**Extracted material**:
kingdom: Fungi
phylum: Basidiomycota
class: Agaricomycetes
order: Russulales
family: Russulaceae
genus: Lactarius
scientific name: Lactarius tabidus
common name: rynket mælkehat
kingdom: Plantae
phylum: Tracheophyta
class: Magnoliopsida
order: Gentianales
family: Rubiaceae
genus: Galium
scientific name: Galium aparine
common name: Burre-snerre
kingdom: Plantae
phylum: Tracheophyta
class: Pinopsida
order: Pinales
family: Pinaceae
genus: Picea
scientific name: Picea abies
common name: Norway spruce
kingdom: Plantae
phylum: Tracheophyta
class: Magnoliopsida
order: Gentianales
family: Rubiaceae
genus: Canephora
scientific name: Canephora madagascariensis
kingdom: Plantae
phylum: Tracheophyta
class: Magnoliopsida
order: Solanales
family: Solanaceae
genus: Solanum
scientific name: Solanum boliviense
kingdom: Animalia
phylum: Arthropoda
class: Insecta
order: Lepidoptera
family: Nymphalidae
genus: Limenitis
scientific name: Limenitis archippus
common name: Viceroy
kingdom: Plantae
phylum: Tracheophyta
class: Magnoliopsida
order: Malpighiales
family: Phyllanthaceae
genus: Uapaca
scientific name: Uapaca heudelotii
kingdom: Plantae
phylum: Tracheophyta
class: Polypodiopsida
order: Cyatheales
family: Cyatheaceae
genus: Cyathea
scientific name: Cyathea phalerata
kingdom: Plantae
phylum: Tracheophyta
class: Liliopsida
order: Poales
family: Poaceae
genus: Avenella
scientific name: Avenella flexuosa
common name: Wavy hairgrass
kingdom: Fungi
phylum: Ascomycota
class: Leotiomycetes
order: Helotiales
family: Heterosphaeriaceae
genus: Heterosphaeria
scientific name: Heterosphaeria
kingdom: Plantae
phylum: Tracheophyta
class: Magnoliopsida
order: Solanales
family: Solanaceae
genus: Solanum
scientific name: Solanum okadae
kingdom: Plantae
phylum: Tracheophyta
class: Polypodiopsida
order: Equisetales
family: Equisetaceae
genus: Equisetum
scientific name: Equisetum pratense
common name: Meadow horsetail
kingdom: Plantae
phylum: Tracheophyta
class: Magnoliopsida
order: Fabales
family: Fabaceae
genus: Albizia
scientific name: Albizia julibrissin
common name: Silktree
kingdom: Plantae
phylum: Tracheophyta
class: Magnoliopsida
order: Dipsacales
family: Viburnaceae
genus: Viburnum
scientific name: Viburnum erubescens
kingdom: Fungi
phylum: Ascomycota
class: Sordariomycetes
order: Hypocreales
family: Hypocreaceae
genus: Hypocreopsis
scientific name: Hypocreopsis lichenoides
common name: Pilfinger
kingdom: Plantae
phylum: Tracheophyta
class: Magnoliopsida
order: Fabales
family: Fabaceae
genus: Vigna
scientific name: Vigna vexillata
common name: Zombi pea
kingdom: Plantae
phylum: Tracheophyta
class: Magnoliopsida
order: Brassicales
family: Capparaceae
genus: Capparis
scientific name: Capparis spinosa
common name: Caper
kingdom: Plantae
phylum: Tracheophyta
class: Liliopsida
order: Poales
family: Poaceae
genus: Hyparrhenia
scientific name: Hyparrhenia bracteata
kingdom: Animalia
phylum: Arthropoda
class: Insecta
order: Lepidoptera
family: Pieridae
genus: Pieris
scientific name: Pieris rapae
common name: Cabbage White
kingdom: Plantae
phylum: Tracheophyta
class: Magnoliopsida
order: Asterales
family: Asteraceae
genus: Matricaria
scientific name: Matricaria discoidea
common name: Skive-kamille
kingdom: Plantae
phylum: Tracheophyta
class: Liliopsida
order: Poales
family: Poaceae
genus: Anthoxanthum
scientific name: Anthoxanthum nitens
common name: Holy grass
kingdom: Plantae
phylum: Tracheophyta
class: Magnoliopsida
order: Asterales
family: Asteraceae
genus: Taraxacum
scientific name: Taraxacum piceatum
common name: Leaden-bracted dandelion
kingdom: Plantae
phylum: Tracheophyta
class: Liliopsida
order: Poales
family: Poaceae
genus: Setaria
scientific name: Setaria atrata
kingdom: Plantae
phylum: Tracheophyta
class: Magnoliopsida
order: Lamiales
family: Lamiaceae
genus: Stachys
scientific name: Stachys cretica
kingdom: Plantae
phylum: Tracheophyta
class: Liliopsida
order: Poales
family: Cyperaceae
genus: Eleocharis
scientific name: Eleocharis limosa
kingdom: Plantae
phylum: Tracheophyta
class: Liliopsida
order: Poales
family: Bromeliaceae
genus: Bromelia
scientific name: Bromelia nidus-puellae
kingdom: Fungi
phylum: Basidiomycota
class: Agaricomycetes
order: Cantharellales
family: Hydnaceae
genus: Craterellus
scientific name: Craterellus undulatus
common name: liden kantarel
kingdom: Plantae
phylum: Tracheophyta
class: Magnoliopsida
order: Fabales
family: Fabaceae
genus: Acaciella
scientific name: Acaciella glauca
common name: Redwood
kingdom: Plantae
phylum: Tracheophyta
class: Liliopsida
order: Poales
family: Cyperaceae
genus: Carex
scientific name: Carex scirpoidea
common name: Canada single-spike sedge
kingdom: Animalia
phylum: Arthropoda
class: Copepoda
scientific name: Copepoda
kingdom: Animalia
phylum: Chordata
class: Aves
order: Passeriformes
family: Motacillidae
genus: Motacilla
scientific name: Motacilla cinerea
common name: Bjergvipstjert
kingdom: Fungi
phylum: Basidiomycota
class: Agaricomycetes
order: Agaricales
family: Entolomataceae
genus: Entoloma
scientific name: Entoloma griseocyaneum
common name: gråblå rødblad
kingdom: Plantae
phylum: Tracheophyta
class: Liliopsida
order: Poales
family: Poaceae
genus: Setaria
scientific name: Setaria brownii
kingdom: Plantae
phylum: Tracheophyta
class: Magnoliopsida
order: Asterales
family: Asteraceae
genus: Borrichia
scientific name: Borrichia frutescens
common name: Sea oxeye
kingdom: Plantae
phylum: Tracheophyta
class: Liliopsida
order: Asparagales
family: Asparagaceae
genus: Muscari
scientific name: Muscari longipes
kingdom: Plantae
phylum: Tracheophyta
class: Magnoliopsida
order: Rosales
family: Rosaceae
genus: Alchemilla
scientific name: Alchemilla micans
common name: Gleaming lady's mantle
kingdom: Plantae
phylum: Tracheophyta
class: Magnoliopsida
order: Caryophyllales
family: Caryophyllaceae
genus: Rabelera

**Problem requirements**: Rewrite the records above, changing every "common name" to "vernacular name" and keeping everything else the same.

**Solved problem**:
kingdom: Fungi
phylum: Basidiomycota
class: Agaricomycetes
order: Russulales
family: Russulaceae
genus: Lactarius
scientific name: Lactarius tabidus
vernacular name: rynket mælkehat
kingdom: Plantae
phylum: Tracheophyta
class: Magnoliopsida
order: Gentianales
family: Rubiaceae
genus: Galium
scientific name: Galium aparine
vernacular name: Burre-snerre
kingdom: Plantae
phylum: Tracheophyta
class: Pinopsida
order: Pinales
family: Pinaceae
genus: Picea
scientific name: Picea abies
vernacular name: Norway spruce
kingdom: Plantae
phylum: Tracheophyta
class: Magnoliopsida
order: Gentianales
family: Rubiaceae
genus: Canephora
scientific name: Canephora madagascariensis
kingdom: Plantae
phylum: Tracheophyta
class: Magnoliopsida
order: Solanales
family: Solanaceae
genus: Solanum
scientific name: Solanum boliviense
kingdom: Animalia
phylum: Arthropoda
class: Insecta
order: Lepidoptera
family: Nymphalidae
genus: Limenitis
scientific name: Limenitis archippus
vernacular name: Viceroy
kingdom: Plantae
phylum: Tracheophyta
class: Magnoliopsida
order: Malpighiales
family: Phyllanthaceae
genus: Uapaca
scientific name: Uapaca heudelotii
kingdom: Plantae
phylum: Tracheophyta
class: Polypodiopsida
order: Cyatheales
family: Cyatheaceae
genus: Cyathea
scientific name: Cyathea phalerata
kingdom: Plantae
phylum: Tracheophyta
class: Liliopsida
order: Poales
family: Poaceae
genus: Avenella
scientific name: Avenella flexuosa
vernacular name: Wavy hairgrass
kingdom: Fungi
phylum: Ascomycota
class: Leotiomycetes
order: Helotiales
family: Heterosphaeriaceae
genus: Heterosphaeria
scientific name: Heterosphaeria
kingdom: Plantae
phylum: Tracheophyta
class: Magnoliopsida
order: Solanales
family: Solanaceae
genus: Solanum
scientific name: Solanum okadae
kingdom: Plantae
phylum: Tracheophyta
class: Polypodiopsida
order: Equisetales
family: Equisetaceae
genus: Equisetum
scientific name: Equisetum pratense
vernacular name: Meadow horsetail
kingdom: Plantae
phylum: Tracheophyta
class: Magnoliopsida
order: Fabales
family: Fabaceae
genus: Albizia
scientific name: Albizia julibrissin
vernacular name: Silktree
kingdom: Plantae
phylum: Tracheophyta
class: Magnoliopsida
order: Dipsacales
family: Viburnaceae
genus: Viburnum
scientific name: Viburnum erubescens
kingdom: Fungi
phylum: Ascomycota
class: Sordariomycetes
order: Hypocreales
family: Hypocreaceae
genus: Hypocreopsis
scientific name: Hypocreopsis lichenoides
vernacular name: Pilfinger
kingdom: Plantae
phylum: Tracheophyta
class: Magnoliopsida
order: Fabales
family: Fabaceae
genus: Vigna
scientific name: Vigna vexillata
vernacular name: Zombi pea
kingdom: Plantae
phylum: Tracheophyta
class: Magnoliopsida
order: Brassicales
family: Capparaceae
genus: Capparis
scientific name: Capparis spinosa
vernacular name: Caper
kingdom: Plantae
phylum: Tracheophyta
class: Liliopsida
order: Poales
family: Poaceae
genus: Hyparrhenia
scientific name: Hyparrhenia bracteata
kingdom: Animalia
phylum: Arthropoda
class: Insecta
order: Lepidoptera
family: Pieridae
genus: Pieris
scientific name: Pieris rapae
vernacular name: Cabbage White
kingdom: Plantae
phylum: Tracheophyta
class: Magnoliopsida
order: Asterales
family: Asteraceae
genus: Matricaria
scientific name: Matricaria discoidea
vernacular name: Skive-kamille
kingdom: Plantae
phylum: Tracheophyta
class: Liliopsida
order: Poales
family: Poaceae
genus: Anthoxanthum
scientific name: Anthoxanthum nitens
vernacular name: Holy grass
kingdom: Plantae
phylum: Tracheophyta
class: Magnoliopsida
order: Asterales
family: Asteraceae
genus: Taraxacum
scientific name: Taraxacum piceatum
vernacular name: Leaden-bracted dandelion
kingdom: Plantae
phylum: Tracheophyta
class: Liliopsida
order: Poales
family: Poaceae
genus: Setaria
scientific name: Setaria atrata
kingdom: Plantae
phylum: Tracheophyta
class: Magnoliopsida
order: Lamiales
family: Lamiaceae
genus: Stachys
scientific name: Stachys cretica
kingdom: Plantae
phylum: Tracheophyta
class: Liliopsida
order: Poales
family: Cyperaceae
genus: Eleocharis
scientific name: Eleocharis limosa
kingdom: Plantae
phylum: Tracheophyta
class: Liliopsida
order: Poales
family: Bromeliaceae
genus: Bromelia
scientific name: Bromelia nidus-puellae
kingdom: Fungi
phylum: Basidiomycota
class: Agaricomycetes
order: Cantharellales
family: Hydnaceae
genus: Craterellus
scientific name: Craterellus undulatus
vernacular name: liden kantarel
kingdom: Plantae
phylum: Tracheophyta
class: Magnoliopsida
order: Fabales
family: Fabaceae
genus: Acaciella
scientific name: Acaciella glauca
vernacular name: Redwood
kingdom: Plantae
phylum: Tracheophyta
class: Liliopsida
order: Poales
family: Cyperaceae
genus: Carex
scientific name: Carex scirpoidea
vernacular name: Canada single-spike sedge
kingdom: Animalia
phylum: Arthropoda
class: Copepoda
scientific name: Copepoda
kingdom: Animalia
phylum: Chordata
class: Aves
order: Passeriformes
family: Motacillidae
genus: Motacilla
scientific name: Motacilla cinerea
vernacular name: Bjergvipstjert
kingdom: Fungi
phylum: Basidiomycota
class: Agaricomycetes
order: Agaricales
family: Entolomataceae
genus: Entoloma
scientific name: Entoloma griseocyaneum
vernacular name: gråblå rødblad
kingdom: Plantae
phylum: Tracheophyta
class: Liliopsida
order: Poales
family: Poaceae
genus: Setaria
scientific name: Setaria brownii
kingdom: Plantae
phylum: Tracheophyta
class: Magnoliopsida
order: Asterales
family: Asteraceae
genus: Borrichia
scientific name: Borrichia frutescens
vernacular name: Sea oxeye
kingdom: Plantae
phylum: Tracheophyta
class: Liliopsida
order: Asparagales
family: Asparagaceae
genus: Muscari
scientific name: Muscari longipes
kingdom: Plantae
phylum: Tracheophyta
class: Magnoliopsida
order: Rosales
family: Rosaceae
genus: Alchemilla
scientific name: Alchemilla micans
vernacular name: Gleaming lady's mantle
kingdom: Plantae
phylum: Tracheophyta
class: Magnoliopsida
order: Caryophyllales
family: Caryophyllaceae
genus: Rabelera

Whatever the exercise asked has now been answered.